» PROBLEM REQUIREMENTS:
Answer these questions from the forum thread on water curing.
(a) What two things does Step 3 say to do after 24 hours?
(b) Until what point does the thread say to repeat steps 3 and 4?
(c) In the post that begins "well after reading this", how long does the poster plan to wait before beginning the hang dry?

» DOCUMENT TEXT:
/---

Marijuana cured by this method has a dark, almost black colour, and looks twisted and curled, something like tea leaves. The water cure is frequently used to cure dried fan leaves and poor-quality grass. 
Step 1 - Chop your buds and allow to dry fully
Step 2 - Place buds in water and add weight so they come to rest underwater (I do not believe a ratio of bud to water has ever been established)
Step 3- After 24 hours take PPM reading and change out water
Step 4- Take PPM reading after 12 hours. If the increase more then 500 change out the water.
Repeat steps 3 and 4 until the change in PPM is less then 150.
Step 5 - remove the buds and hang to dry
Step 6 - Watch the buds carefully because they will dry faster 
Step 7 - Buds should have that long cure effect when smoked, without the long cure.


----------



## midnightTOKER85 (Sep 21, 2009)

i have heard of this b 4 and I might give it a shot here in the future


----------



## TURKEYNECK (Sep 21, 2009)

thanks ozzy.. I especially like step 6



> Step 6 - Watch the buds carefully because they will dry faster


----------



## eastla_kushsmoka (Sep 25, 2009)

well after reading this i told myself i was going to try it but with a small branch only today is day 3 of the water cure color still looking good thc still nice and visible and the aroma is all the bud no leafy smell so far impressed i am gunna wait about 5 full days then ill begin the hang dry 
im only changing the water once a day so the branch stays in about the whole day only coming out abou 20 seconds each water change


----------



## Killuminati420 (Sep 25, 2009)

fer sure gonna have to try this with like a oz.


----------



## eastla_kushsmoka (Sep 25, 2009)

Killuminati420 said:
			
		

> fer sure gonna have to try this with like a oz.


 
learn first.


----------



## midnightTOKER85 (Oct 11, 2009)

what is this ppm we are testing for and and how do we test it.


----------



## Kim Jong ILL (Oct 14, 2009)

There are numerous fans of water curing on other sites.  The fact that it removes water soluble chlorphyll and leaves behind trichs means that the smoke is less harsh and more stealthy.  I used to rag on my buddy for water curing his buds until he took me to a show and we were able to smoke his weed around the cig smokers and NO ONE knew.

It's not my thing, but if you crave a stealthy, less harsh smoke this can work...despite the fact that it removes a lot of the flavors many weed smokers consider 'desirable'.


----------



## pcduck (Oct 14, 2009)

I did this once...and it sucked..I would much rather smoke normal cured. It did look real funky though.


----------



## OGKushman (Oct 14, 2009)

aplaisia said:
			
		

> If I were to do this... I would:
> 
> 1. Get distilled water (determine the volume that will be used)
> 2. Use a TDS meter to determine the TDS (measured in PPM) of the water before adding the bud.
> ...


In the process


----------



## nvthis (Oct 16, 2009)

This might be a neat thing to do before making BHO. I imagine the color quality would be outstanding, like an almost clear oil. Also I think you are supposed to use warm water. Not hot water, but warm water


----------



## The Effen Gee (Oct 16, 2009)

\---

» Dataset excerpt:
/---

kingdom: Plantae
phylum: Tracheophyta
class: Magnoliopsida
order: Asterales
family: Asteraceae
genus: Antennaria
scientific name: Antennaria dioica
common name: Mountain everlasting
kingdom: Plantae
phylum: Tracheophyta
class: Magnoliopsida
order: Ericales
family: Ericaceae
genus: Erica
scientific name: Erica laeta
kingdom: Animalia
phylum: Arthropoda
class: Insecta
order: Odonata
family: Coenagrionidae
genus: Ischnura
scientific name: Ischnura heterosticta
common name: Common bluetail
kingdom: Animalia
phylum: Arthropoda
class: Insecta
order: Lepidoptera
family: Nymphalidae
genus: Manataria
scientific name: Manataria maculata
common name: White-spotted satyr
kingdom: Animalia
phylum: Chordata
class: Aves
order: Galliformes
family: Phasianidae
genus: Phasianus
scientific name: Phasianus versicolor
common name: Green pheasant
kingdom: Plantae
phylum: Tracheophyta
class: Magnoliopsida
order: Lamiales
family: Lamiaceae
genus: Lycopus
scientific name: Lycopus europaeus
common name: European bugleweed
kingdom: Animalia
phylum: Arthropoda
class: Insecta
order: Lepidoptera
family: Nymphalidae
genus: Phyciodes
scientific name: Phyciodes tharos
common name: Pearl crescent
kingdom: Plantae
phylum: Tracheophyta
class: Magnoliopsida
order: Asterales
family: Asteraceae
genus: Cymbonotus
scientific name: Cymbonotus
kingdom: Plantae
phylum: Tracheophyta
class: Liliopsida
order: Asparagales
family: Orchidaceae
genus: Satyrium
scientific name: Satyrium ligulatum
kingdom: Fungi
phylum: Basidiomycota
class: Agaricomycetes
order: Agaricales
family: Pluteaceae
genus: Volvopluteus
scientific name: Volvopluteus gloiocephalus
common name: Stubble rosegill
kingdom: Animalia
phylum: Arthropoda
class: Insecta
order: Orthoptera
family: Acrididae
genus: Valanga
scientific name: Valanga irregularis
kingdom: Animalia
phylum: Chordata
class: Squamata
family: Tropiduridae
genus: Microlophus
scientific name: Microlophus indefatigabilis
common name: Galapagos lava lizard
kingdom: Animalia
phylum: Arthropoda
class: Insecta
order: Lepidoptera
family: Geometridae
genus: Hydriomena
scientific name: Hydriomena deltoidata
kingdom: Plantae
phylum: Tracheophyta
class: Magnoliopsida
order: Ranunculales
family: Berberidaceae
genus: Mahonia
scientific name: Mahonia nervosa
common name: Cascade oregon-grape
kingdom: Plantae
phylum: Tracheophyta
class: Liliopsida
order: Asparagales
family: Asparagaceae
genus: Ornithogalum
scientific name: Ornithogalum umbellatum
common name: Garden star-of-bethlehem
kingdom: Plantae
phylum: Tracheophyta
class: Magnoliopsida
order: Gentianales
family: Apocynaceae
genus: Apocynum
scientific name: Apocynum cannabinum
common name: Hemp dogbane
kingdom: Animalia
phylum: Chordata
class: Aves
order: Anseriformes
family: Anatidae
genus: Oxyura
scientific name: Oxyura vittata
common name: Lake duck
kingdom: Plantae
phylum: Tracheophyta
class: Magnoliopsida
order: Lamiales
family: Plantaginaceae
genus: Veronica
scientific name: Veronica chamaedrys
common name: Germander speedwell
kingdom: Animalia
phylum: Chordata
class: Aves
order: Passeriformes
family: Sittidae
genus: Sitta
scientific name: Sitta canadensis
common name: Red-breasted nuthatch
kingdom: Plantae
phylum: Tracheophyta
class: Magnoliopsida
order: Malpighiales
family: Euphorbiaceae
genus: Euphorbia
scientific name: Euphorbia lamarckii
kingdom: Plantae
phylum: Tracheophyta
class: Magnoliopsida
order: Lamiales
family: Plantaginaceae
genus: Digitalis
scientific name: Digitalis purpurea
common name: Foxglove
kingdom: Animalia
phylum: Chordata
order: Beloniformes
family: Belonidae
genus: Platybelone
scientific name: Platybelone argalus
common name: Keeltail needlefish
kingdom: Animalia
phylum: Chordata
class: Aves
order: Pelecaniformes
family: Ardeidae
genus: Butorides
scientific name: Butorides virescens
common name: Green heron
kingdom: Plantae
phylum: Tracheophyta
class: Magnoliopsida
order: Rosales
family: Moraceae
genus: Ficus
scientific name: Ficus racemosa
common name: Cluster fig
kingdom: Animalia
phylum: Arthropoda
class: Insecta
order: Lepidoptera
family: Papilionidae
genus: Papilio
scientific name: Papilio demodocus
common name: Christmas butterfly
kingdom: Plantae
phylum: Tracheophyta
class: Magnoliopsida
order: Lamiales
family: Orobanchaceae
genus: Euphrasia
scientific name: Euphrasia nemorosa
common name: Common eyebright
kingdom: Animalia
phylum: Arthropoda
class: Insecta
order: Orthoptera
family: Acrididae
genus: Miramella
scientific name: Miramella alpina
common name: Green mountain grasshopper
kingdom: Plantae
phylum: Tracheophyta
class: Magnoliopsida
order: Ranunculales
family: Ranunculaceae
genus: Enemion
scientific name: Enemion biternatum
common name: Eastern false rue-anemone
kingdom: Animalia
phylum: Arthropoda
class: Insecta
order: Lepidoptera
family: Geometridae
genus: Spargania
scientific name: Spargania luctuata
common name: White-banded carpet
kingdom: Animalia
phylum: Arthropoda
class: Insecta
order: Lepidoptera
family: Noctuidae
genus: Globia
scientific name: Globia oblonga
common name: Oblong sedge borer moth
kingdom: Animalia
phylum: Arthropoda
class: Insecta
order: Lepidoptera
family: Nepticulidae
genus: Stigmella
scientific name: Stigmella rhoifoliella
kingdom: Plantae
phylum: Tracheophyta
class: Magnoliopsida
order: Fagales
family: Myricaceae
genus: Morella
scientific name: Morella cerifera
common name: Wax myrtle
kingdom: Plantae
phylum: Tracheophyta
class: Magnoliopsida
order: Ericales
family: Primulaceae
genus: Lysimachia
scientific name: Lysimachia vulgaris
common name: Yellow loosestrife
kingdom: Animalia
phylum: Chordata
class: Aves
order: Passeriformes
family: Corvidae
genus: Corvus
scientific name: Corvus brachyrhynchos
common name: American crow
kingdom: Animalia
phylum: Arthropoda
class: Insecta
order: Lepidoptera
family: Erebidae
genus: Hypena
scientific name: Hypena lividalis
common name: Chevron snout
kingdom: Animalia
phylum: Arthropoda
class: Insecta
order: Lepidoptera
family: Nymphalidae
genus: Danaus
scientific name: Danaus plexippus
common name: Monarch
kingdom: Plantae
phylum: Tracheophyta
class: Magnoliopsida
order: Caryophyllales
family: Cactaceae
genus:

\---

» RESPONSE TO THE TASK:
(a) Take a PPM reading and change out the water.
(b) Until the change in PPM is less than 150.
(c) About 5 full days.